Common law is decentralized and requires conceptual thinking by each citizen and judge to resolve specific disputes with reference to principles. Justice evolves and improves on a case by case basis, as wealth and well-being do in the decentralized free market.

Conceptual thinking requires the discovery and understanding of universal principles that can be applied to many concrete instances. Common law, therefore, is general and guided by rights, such as the requirement to prove intent in criminal cases, but it is constrained by precedent and usually confined to specific parties. Change in common law occurs slowly and deliberately.

Legislature-made laws and rules, in contrast, aside from their flagrant violations of individual rights, are at the same time concrete and sweeping, such as a ban on smoking in all public places and within twenty feet of a building. And because legislature-made law is made, not discovered, change occurs quickly and frequently, thus leading to a continual increase of laws and rules—and paperwork.

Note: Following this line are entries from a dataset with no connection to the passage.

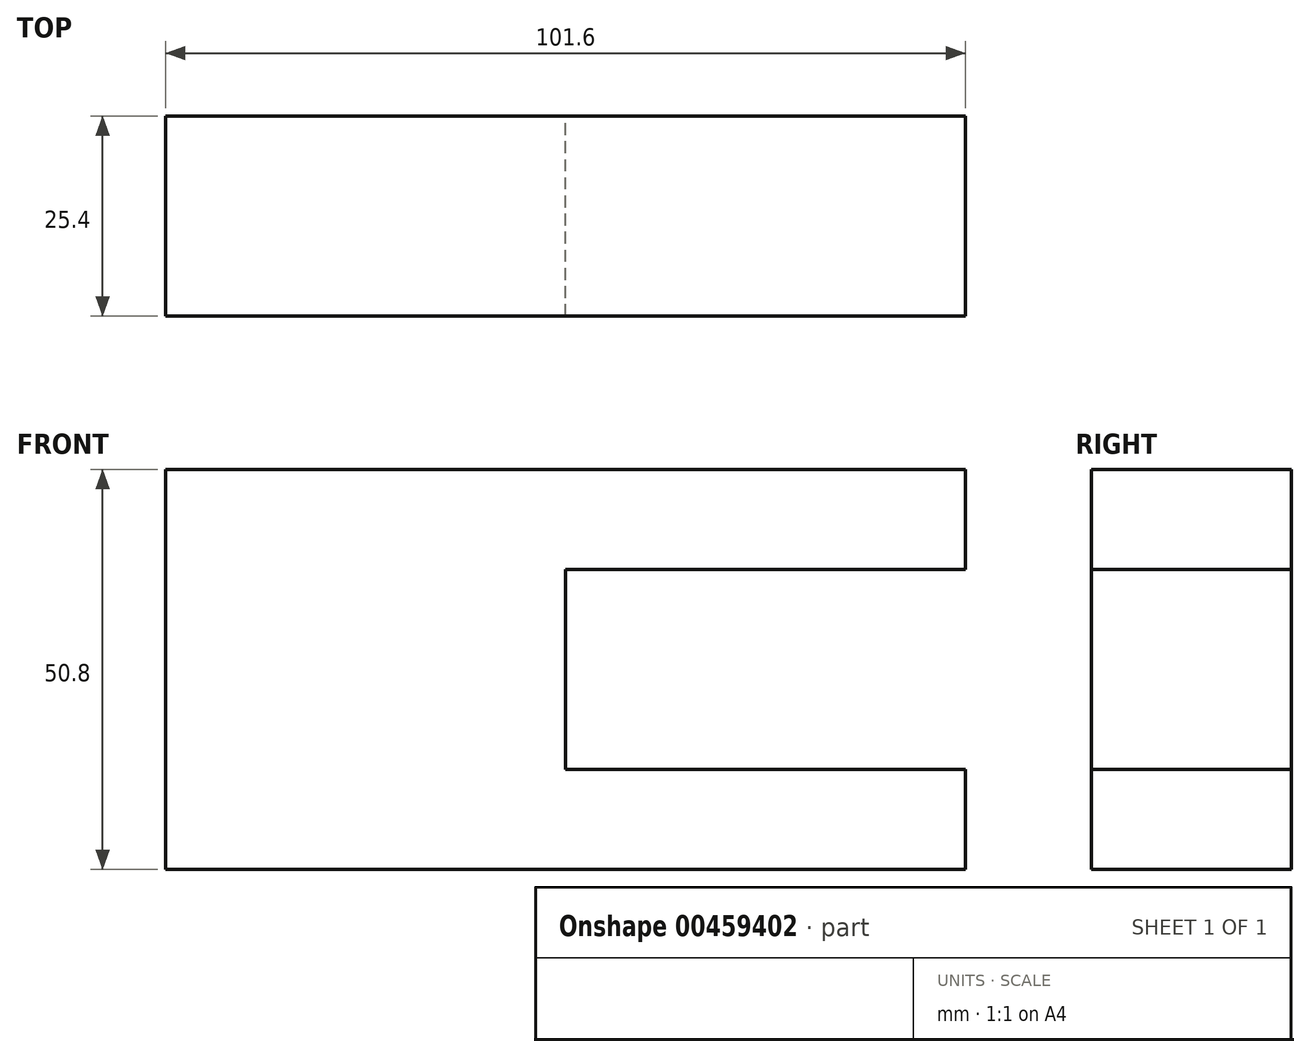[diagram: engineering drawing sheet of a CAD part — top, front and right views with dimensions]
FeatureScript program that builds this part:
annotation { "Feature Type Name" : "Feature", "Feature Type Description" : "" }
export const myFeature = defineFeature(function(context is Context, id is Id, definition is map)
    precondition{}
    {
        {
            var Q0;
            Q0=qCreatedBy(makeId("Front.planeOp"),FACE);
            var sketch = newSketch(context, id + "F0", { "sketchPlane" : qUnion([Q0])});
            skLineSegment(sketch, "E0.bottom", {"start": v(-50.8, 25.4) * mm, "end": v(50.8, 25.4) * mm});
            skLineSegment(sketch, "E0.top", {"start": v(-50.8, -25.4) * mm, "end": v(50.8, -25.4) * mm});
            skLineSegment(sketch, "E0.left", {"start": v(-50.8, 25.4) * mm, "end": v(-50.8, -25.4) * mm});
            skLineSegment(sketch, "E0.right", {"start": v(50.8, 25.4) * mm, "end": v(50.8, -25.4) * mm});
            skPoint(sketch, "E0.middle", {"position": v(0, 0) * mm});
            skSolve(sketch);
        }
        {
            var Q0;
            Q0 = qSketchRegion(id + "F0", true);
            extrude(context, id + "F1", {"entities" : qUnion([Q0]), "depth" : 25.4 * mm});
        }
        {
            var Q0;
            Q0=qCreatedBy(makeId("Front.planeOp"),FACE);
            var sketch = newSketch(context, id + "F2", { "sketchPlane" : qUnion([Q0])});
            skLineSegment(sketch, "E1.bottom", {"start": v(50.8, -12.7) * mm, "end": v(0, -12.7) * mm});
            skLineSegment(sketch, "E1.top", {"start": v(50.8, 12.7) * mm, "end": v(0, 12.7) * mm});
            skLineSegment(sketch, "E1.left", {"start": v(50.8, -12.7) * mm, "end": v(50.8, 12.7) * mm});
            skLineSegment(sketch, "E1.right", {"start": v(0, -12.7) * mm, "end": v(0, 12.7) * mm});
            skSolve(sketch);
        }
        {
            var Q0;
            Q0 = qSketchRegion(id + "F2", true);
            extrude(context, id + "F3", {"entities" : qUnion([Q0]), "operationType" : NewBodyOperationType.REMOVE, "endBound" : BoundingType.THROUGH_ALL, "oppositeDirection" : true, "depth" : 25.4 * mm});
        }
        {
            var Q0;
            Q0=makeQuery(id+"F2.imprint","IMPRINT",FACE,{"disambiguationData":[TD([[makeQuery(id+"F2.imprint","IMPRINT",EDGE,{"derivedFrom":sQuery(id+"F2.wireOp",EDGE,"E1.bottom")}),-1.0]])]});
            extrude(context, id + "F4", {"entities" : qUnion([Q0]), "operationType" : NewBodyOperationType.REMOVE, "endBound" : BoundingType.THROUGH_ALL, "depth" : 25.4 * mm});
        }
    });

Thinking in principles and independent judgment are prerequisites for building and sustaining a free society. When our minds are driven to focus on lists and paperwork that must be accurate, conceptual thinking becomes difficult, though not impossible. For many, however, in bureaucratic situations, morality—honesty, integrity, courage, dignity . . . and human decency—go out the window.

The list has to be correct.

For more on the relationship between bureaucracy, socialism, and dictatorship, see Mises’ 1944 book Bureaucracy. Here is his one-paragraph summary and conclusion (p. 125):

The champions of socialism call themselves progressives, but they recommend a system which is characterized by rigid observance of routine and by a resistance to every kind of improvement. They call themselves liberals, but they are intent upon abolishing liberty. They call themselves democrats, but they yearn for dictatorship. They call themselves revolutionaries, but they want to make the government omnipotent. They promise the blessings of the Garden of Eden, but they plan to transform the world into a gigantic post office. Every man but one a subordinate clerk in a bureau, what an alluring utopia! What a noble cause to fight for!
Bureaucracy is not a benign institution.


* Man’s Search for Meaning (pp. 52-53). In this work, Frankl, an Austrian psychiatrist, describes his experiences in the concentration camps and his struggles to survive.

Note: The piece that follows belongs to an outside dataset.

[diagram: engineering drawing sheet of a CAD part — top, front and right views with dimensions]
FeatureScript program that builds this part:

** “Peaceful” is in scare quotes because any expansion of laws and rules beyond retaliatory force to protect individual rights, through administration of the police, military, and legal system, is a violation of rights and therefore becomes a declaration of war on citizens. The overt use of guns is not usually required in many bureaucratic systems, because of citizen compliance, but the guns nonetheless are there in the background.

*** “Show me the man and I’ll find you the crime,” said Stalin’s chief of secret police. See this post (pp. 280-83) where I discuss similarities between criminal and bureaucratic personalities.